Investment banks are competing against an ever-growing band of competitors looking to hire the best and brightest graduates and face a stiffer challenge retaining staff once they’re recruited, according to senior bankers in Europe.
When Diego de Giorgi, co-head of corporate and investment banking at Bank of America Merrill Lynch, started in investment banking 25 years’ ago, the top students in Europe with finance-related degrees were “split 50-50 between banking and consulting”, he said. Later, competitors like hedge funds and private equity started poaching the banks’ talent and now the top graduates want to work for Google, other large tech firms and strategy roles in industry, he said. Banks are no longer an automatic choice.

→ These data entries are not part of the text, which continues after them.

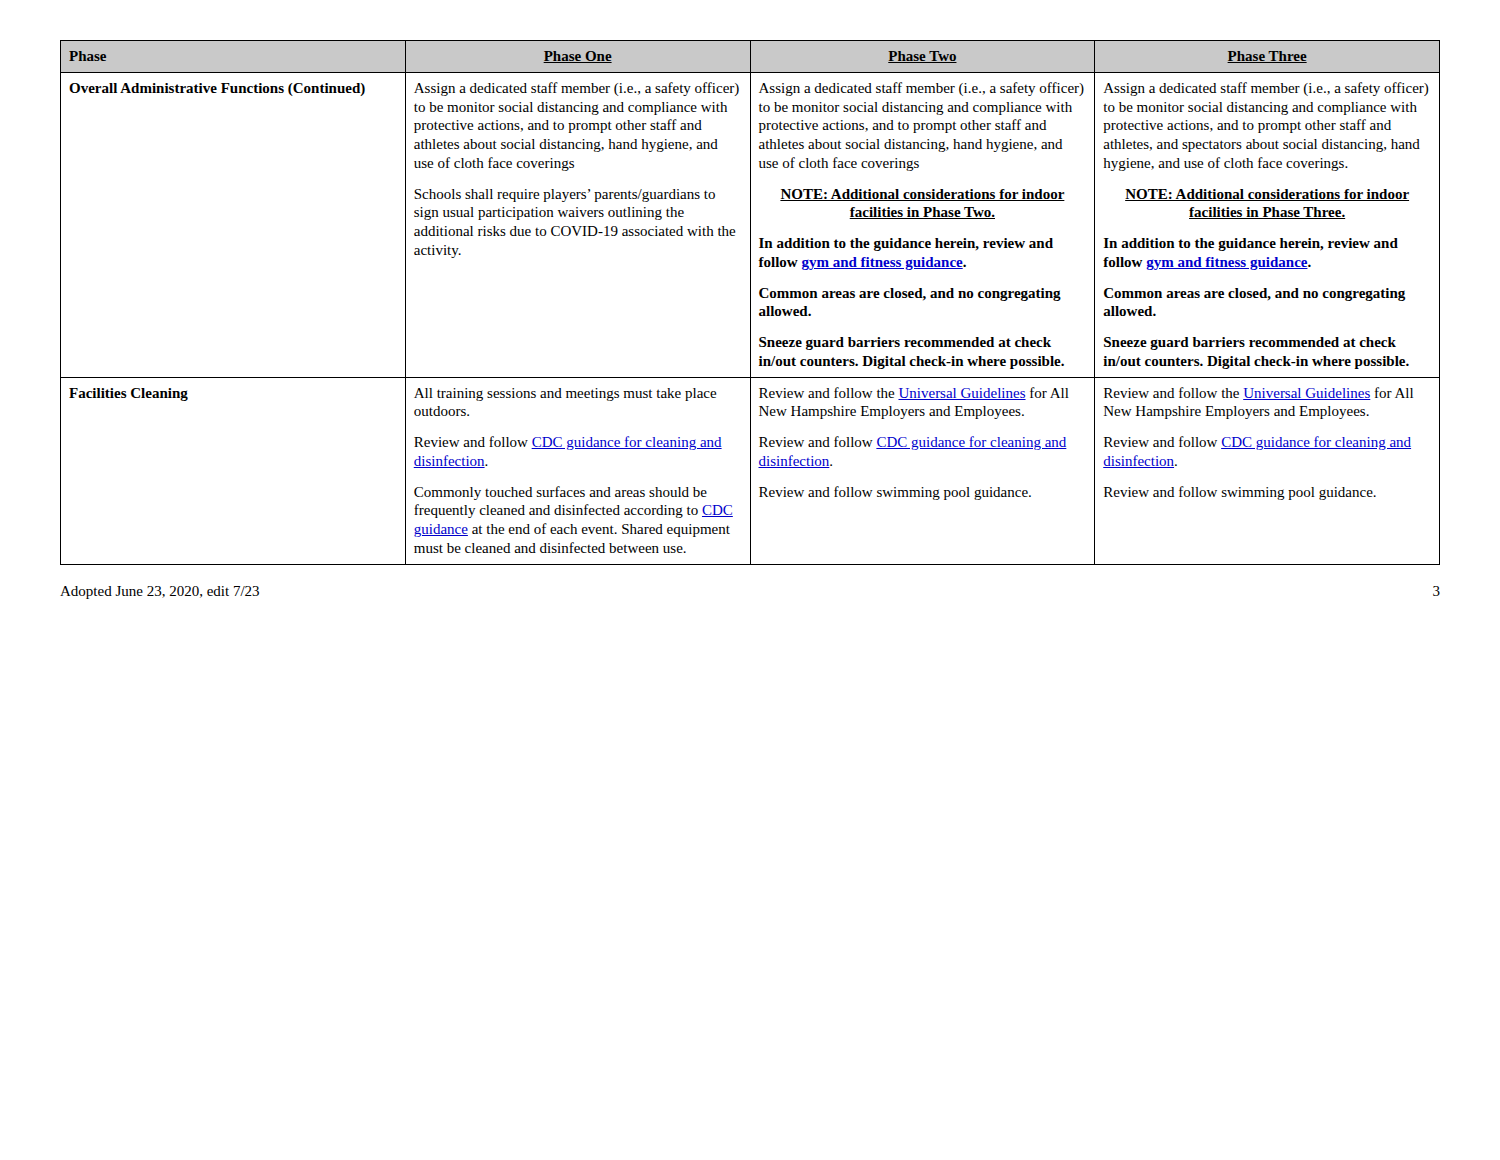| Phase | Phase One | Phase Two | Phase Three |
| --- | --- | --- | --- |
| Overall Administrative Functions (Continued) | Assign a dedicated staff member (i.e., a safety officer) to be monitor social distancing and compliance with protective actions, and to prompt other staff and athletes about social distancing, hand hygiene, and use of cloth face coverings Schools shall require players’ parents/guardians to sign usual participation waivers outlining the additional risks due to COVID-19 associated with the activity. | Assign a dedicated staff member (i.e., a safety officer) to be monitor social distancing and compliance with protective actions, and to prompt other staff and athletes about social distancing, hand hygiene, and use of cloth face coverings NOTE: Additional considerations for indoor facilities in Phase Two. In addition to the guidance herein, review and follow gym and fitness guidance . Common areas are closed, and no congregating allowed. Sneeze guard barriers recommended at check in/out counters. Digital check-in where possible. | Assign a dedicated staff member (i.e., a safety officer) to be monitor social distancing and compliance with protective actions, and to prompt other staff and athletes, and spectators about social distancing, hand hygiene, and use of cloth face coverings. NOTE: Additional considerations for indoor facilities in Phase Three. In addition to the guidance herein, review and follow gym and fitness guidance . Common areas are closed, and no congregating allowed. Sneeze guard barriers recommended at check in/out counters. Digital check-in where possible. |
| Facilities Cleaning | All training sessions and meetings must take place outdoors. Review and follow CDC guidance for cleaning and disinfection . Commonly touched surfaces and areas should be frequently cleaned and disinfected according to CDC guidance at the end of each event. Shared equipment must be cleaned and disinfected between use. | Review and follow the Universal Guidelines for All New Hampshire Employers and Employees. Review and follow CDC guidance for cleaning and disinfection . Review and follow swimming pool guidance. | Review and follow the Universal Guidelines for All New Hampshire Employers and Employees. Review and follow CDC guidance for cleaning and disinfection . Review and follow swimming pool guidance. |
Adopted June 23, 2020, edit 7/23
3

“We are a professional service and 99% of our assets are in our people; we need to do everything we can to attract them and stop the brain haemorrhage of talent,” he said during a panel discussion at the London School of Economics Investment Banking Conference this week. “Investing in the next generation is the most important thing we can do, and it’s the biggest challenge.”
This problem does not just exist at the graduate level. MBAs from top business schools are increasingly choosing to go into technology roles over investment banking, despite the fact that financial services firms continue to offer the highest number of opportunities. Banks are struggling to hire and retain enough junior bankers – pay rises don’t seem to be doing the trick – and are casting the net ever-wider to fill the roles. More senior banker leaving the industry claim that people are exiting at a faster rate than ever.
Investment banks have indulged in a lot of “soul-searching” over the past few years and have put more effort into more training for their young recruits, says Camillo Greco, head of M&A advisory for EMEA at JPMorgan. “There are much more structured training opportunities for young, ambitious students, now more than ever,” he said.
The obvious solution to broaden the appeal of investment banking would be to open it up to a more diverse range of candidates. Currently, investment banks tend to target top-ranked universities and, despite being open to applications from any subject areas, also hire people with finance-related degrees.
De Giorgi says that competition for banking places “cuts across race, nationality and gender” and that this year’s BAML graduate intake in EMEA is 43% female and from a diverse range of nationalities. He admits, however, that the banking industry needs to do more to retain women further up the career ladder.